About Dr. Kilburn


Published Work 
Career Resume 
Curriculum Vitae 
 

Dr. Kaye H. Kilburn was the Ralph Edgington Professor of Medicine at the University of Southern California, School of Medicine. His career spans problem-solving in respiratory failure, emphysema, asbestosis and byssinosis at Duke University and Mount Sinai School of Medicine. More recently neurobehavioral and pulmonary impairment as a result of exposure to common chemicals: mold, hydrogen sulfide, diesel, pesticides, and insecticides, have been a primary focus for study.  Since 1982 he has investigated chemicals and the brain. He is Editor-in-Chief of the Archives of Environmental Health and has published over 250 scientific papers and 3 books.

 

A message from Dr. Kilburn:

 

These books have an extremely important message for mankind. I have never felt so strongly before about anything in which I have been involved. In this case we are talking about the collective human nervous system mankind’s brains that is the highest level of evolution on this planet. The brain’s preservation represents the only possibility of survival for mankind. To find in many parts of the country and in many individual patients that its function is eroded seriously by chemicals, chemicals that have been introduced into the environment basically in the last 50 years, is bad news indeed.

This scenario is terrifying. Therefore, I find it important that these books be composed in such a way that the message and the carefully constructed proof, brick by brick, be available to the skeptical, the curious, and the motivated reader who will in the beginning buy into a consideration of this causation as a possibility. In fact it is a nightmare scenario.

My first book is called Chemical Brain Injury, but I am inclined to think it might be called "Rendered Witless", not exactly a professional title for a scientific book. These are the debates that have gone back and forth. I feel deeply about these books. I am impelled that way by experience with over 800 patients and over 4,000 people, exposed to myriad of common chemicals studied in neighborhoods and communities across this land.

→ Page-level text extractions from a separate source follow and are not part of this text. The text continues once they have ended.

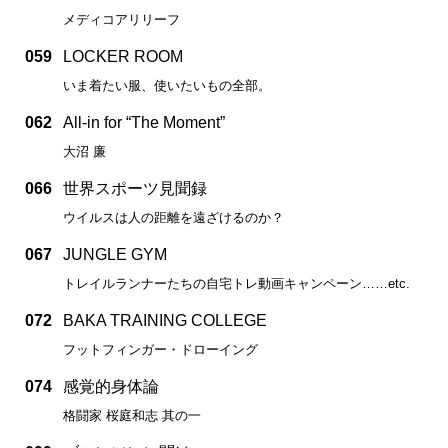
メディコアリリーフ
059
LOCKER ROOM
いま着たい服、使いたいもの全部。
062
All-in for “The Moment”
大沼 廉
066
世界スポーツ見聞録
ウイルスは人の距離を遠ざけるのか？
067
JUNGLE GYM
トレイルランナーたちの自宅トレ動画キャンペーン……etc.
072
BAKA TRAINING COLLEGE
フットフィンガー・ドローイング
074
感覚的身体論
格闘家 桜庭和志 其の一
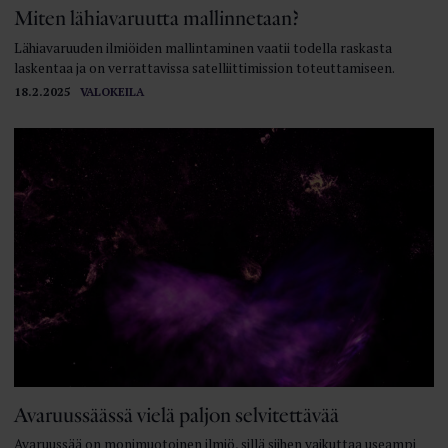
Miten lähiavaruutta mallinnetaan?
Lähiavaruuden ilmiöiden mallintaminen vaatii todella raskasta
laskentaa ja on verrattavissa satelliittimission toteuttamiseen.
18.2.2025
VALOKEILA
Avaruussäässä vielä paljon selvitettävää
Avaruussää on monimuotoinen ilmiö, sillä siihen vaikuttaa useampi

I want you to have a flavor of my motivation and the reason for my persuasion and my further attempts to make the arguments as cogent, as telling, and as well reasoned as possible. I am most aware of the fact that the field is opening with extreme suddenness and as such that I am learning more every day. Do I put off broadcasting almost till the end of my time, because of this? No, I think a watershed has been reached and it’s time to let go the first discharge over the spillway.